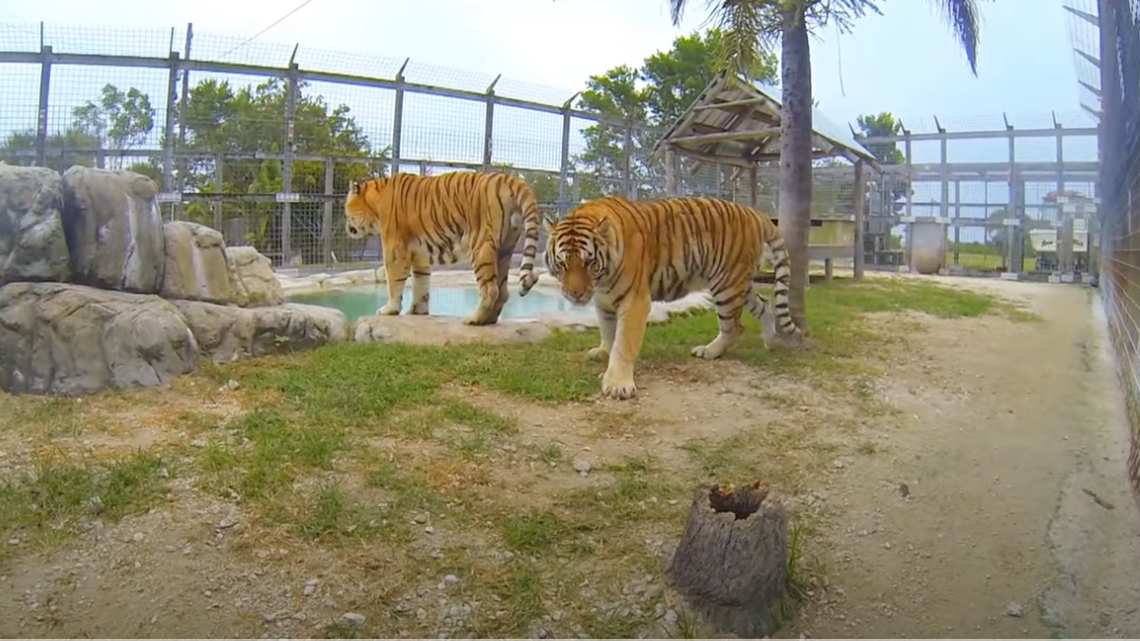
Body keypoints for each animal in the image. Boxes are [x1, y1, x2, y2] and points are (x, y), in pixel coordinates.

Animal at [343, 171, 542, 326]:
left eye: (346, 211)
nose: (346, 227)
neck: (375, 202)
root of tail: (510, 179)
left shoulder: (394, 250)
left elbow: (393, 282)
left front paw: (389, 310)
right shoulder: (420, 255)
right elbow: (420, 283)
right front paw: (417, 311)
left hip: (481, 247)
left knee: (491, 290)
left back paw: (474, 320)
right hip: (505, 249)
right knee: (503, 292)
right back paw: (488, 320)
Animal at [543, 194, 802, 400]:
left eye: (589, 263)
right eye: (563, 264)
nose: (575, 294)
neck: (603, 279)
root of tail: (755, 213)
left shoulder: (635, 301)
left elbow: (624, 343)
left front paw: (618, 385)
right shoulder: (603, 301)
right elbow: (608, 332)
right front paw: (603, 352)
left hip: (726, 285)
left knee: (734, 327)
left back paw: (709, 351)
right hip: (740, 284)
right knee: (765, 306)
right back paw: (769, 341)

▸ **Your goal**
The job here is to write out the records exactly, pictures excluded.

▸ **Output of the exercise**
Body keypoints for each animal in the image. Boxes are [x1, y1, x2, y2] and points are (x, y), in pixel coordinates.

Animal at [343, 171, 542, 326]:
left eye: (346, 211)
nose: (346, 227)
neck: (375, 202)
root of tail: (510, 179)
left shoulder: (394, 250)
left elbow: (393, 282)
left front paw: (389, 310)
right shoulder: (420, 255)
right elbow: (420, 283)
right front paw: (417, 311)
left hip: (481, 247)
left knee: (491, 290)
left back paw: (474, 320)
right hip: (505, 249)
right knee: (503, 292)
right back paw: (488, 320)
Animal at [543, 194, 802, 400]:
left eye: (589, 263)
right eye: (563, 264)
nose: (575, 294)
neck: (603, 279)
root of tail: (755, 213)
left shoulder: (635, 301)
left elbow: (624, 343)
left front paw: (618, 385)
right shoulder: (603, 301)
right elbow: (608, 332)
right front paw: (603, 352)
left hip: (726, 285)
left knee: (734, 327)
left back paw: (709, 351)
right hip: (740, 284)
right knee: (765, 306)
right back paw: (769, 341)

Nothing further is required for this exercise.